**Assignment**. Reproduce word for word the passage of the account of domestic violence and coercive control below that begins with the words containing "The next day, my" and ends with "body panic attack.".

**Document extract**.
My Story of Domestic Violence and Coercive Control

“It was a Tuesday night when I phoned my parents at 1 a.m. whimpering, ‘Mom, I have a really bad feeling about my relationship…’

That Friday, my parents pulled up with their pick-up truck and helped me flee to their house. Packing up that day was easy because I was finally making a good decision for myself. The scariest night was back to that Tuesday. My then-husband had gone to bed and I was sitting on the couch, terrified my gut feeling was true – I had been in an abusive relationship for 13 years without knowing it.

The man who was my first boyfriend, first love and who I thought was my best friend – was my abuser and the reason for so many years with extreme anxiety and insomnia. 

“I had been in an abusive relationship for 13 years without knowing it.”

My home, which was supposed to be my safe place, was not feeling safe anymore. Weird things started happening. While I was sitting on the couch that night, I heard a loud crash. My shoe rack, which had been leaning against a wall near the bedroom, was now in pieces by the front door. When I asked what happened, he denied touching it. The previous day, my jewelry box had been emptied on the bed. And he started hitting the walls and slamming cupboards. 

A voice in my head started playing on repeat, ‘You’re going to die here.’

I was petrified. I couldn’t move and sat there for hours as the image of my entire adulthood came crashing down. The shift in perspective was so sudden, the walls in my apartment rippled like a wave, as if I was seeing it for the first time.

I started asking questions I had never thought to ask before, like, ‘Why don’t I have credit cards in my name?’

‘Why do I feel I have to ask permission to buy something when I earn my own salary?’

‘Why does he have 5 bottles of top brand Gin, but I get anxious at the liquor store for buying the cheapest ciders?’

‘Why do I feel better alone, but panicked when he is coming home?’

‘Why does he leave the front door open a crack when he goes to work, even if I’m sleeping?’ I had asked him to lock the door a thousand times because of my recurring nightmare of break-in and attack. 

‘Why have I been accused of being the non-loving one our entire relationship, but he looked so cold tonight when I told him he was scaring me?’

 I asked myself questions for hours that night, each answer hit me like a punch in the stomach. A man would lock the door so his wife would feel safe and a friend wouldn’t lie or scare me. 

One by one, however, they peeled off a layer of this fog I had been living in. After the shock wore off, the only person I wanted to talk to was my mom, so I called her at 1 a.m.

Age 24 During my teaching practicum

The next day, my parents came over while he was at work. I had never told anyone about what living with him was really like – my muscles tightened and I had trouble breathing. It caused a full body panic attack.

How could I not know I was in an abusive marriage? It was not obvious because it was not physically abusive. Before this, abuse was done through emotional, mental, and financial control. The first obvious physical violence happened in the last week – when he started hitting the walls and destroying my belongings. He was losing control over himself, because he was losing control over me. Two weeks before, I made a vow to stop reacting to him with anxiety and control myself with calm, loving responses. 

Of course, these relationships don’t start like a nightmare; they often start like a dream.

We met in university when I was nineteen. Everyone told me how lucky I was, and I felt lucky. He seemed so nice, almost innocent. He was an athlete, very intelligent and had inspiring career goals.

**Dataset extract**.
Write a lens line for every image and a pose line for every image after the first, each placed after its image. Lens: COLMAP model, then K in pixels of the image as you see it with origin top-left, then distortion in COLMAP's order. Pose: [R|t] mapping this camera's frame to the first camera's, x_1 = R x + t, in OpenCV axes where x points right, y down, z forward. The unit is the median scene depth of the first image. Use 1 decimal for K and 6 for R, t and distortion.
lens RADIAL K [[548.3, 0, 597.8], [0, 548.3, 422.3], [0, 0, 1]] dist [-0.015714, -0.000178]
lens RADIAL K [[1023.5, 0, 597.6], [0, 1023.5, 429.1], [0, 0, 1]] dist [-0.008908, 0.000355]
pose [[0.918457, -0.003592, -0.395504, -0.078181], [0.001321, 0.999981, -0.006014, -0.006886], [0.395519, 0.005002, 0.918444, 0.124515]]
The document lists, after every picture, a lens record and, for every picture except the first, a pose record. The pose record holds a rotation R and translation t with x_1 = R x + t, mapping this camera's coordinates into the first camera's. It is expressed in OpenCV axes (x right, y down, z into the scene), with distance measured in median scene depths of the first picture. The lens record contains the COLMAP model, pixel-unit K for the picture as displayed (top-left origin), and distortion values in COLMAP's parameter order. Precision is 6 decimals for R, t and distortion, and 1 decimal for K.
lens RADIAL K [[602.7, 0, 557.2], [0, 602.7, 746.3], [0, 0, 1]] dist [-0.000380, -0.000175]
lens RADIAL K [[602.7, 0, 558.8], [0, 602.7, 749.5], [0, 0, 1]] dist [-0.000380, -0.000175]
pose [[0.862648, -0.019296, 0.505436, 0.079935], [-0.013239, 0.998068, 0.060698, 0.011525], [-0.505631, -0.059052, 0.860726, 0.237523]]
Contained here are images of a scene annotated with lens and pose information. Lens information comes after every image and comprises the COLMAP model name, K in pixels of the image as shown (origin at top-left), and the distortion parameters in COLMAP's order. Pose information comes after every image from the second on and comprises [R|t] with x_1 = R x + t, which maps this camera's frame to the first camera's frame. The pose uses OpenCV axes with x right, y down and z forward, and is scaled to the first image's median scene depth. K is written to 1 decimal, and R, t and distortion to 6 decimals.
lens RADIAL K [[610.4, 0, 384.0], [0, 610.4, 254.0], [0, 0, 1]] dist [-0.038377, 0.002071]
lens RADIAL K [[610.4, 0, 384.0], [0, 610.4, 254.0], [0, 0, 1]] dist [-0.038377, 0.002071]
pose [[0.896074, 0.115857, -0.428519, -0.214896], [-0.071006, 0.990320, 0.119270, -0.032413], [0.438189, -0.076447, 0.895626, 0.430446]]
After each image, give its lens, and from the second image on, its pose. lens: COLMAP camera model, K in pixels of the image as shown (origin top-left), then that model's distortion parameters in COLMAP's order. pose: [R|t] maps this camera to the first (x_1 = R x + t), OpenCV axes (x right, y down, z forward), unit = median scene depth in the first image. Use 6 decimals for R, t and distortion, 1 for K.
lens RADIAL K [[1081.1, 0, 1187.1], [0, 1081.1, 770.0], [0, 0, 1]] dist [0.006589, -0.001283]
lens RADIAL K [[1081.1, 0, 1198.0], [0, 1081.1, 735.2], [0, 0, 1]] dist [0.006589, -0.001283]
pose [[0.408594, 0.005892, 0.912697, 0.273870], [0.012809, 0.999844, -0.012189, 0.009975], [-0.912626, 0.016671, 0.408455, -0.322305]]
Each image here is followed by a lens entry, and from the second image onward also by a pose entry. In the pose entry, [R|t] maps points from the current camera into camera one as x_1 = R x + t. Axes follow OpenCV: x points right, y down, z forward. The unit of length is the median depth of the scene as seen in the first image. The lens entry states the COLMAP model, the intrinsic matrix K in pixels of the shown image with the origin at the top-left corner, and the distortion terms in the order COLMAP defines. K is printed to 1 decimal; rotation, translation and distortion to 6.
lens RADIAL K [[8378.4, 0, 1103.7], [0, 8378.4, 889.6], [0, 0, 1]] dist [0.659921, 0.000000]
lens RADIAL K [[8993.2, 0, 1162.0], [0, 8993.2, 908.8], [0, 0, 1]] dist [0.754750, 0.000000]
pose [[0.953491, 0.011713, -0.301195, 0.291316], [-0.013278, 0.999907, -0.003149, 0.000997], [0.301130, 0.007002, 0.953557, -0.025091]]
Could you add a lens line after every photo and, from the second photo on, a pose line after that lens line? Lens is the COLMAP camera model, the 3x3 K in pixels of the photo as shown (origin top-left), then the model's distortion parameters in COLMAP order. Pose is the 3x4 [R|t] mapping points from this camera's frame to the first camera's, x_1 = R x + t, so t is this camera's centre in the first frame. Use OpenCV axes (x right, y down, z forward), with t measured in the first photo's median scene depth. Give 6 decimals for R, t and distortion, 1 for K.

**Exercise solution**.
The next day, my parents came over while he was at work. I had never told anyone about what living with him was really like – my muscles tightened and I had trouble breathing. It caused a full body panic attack.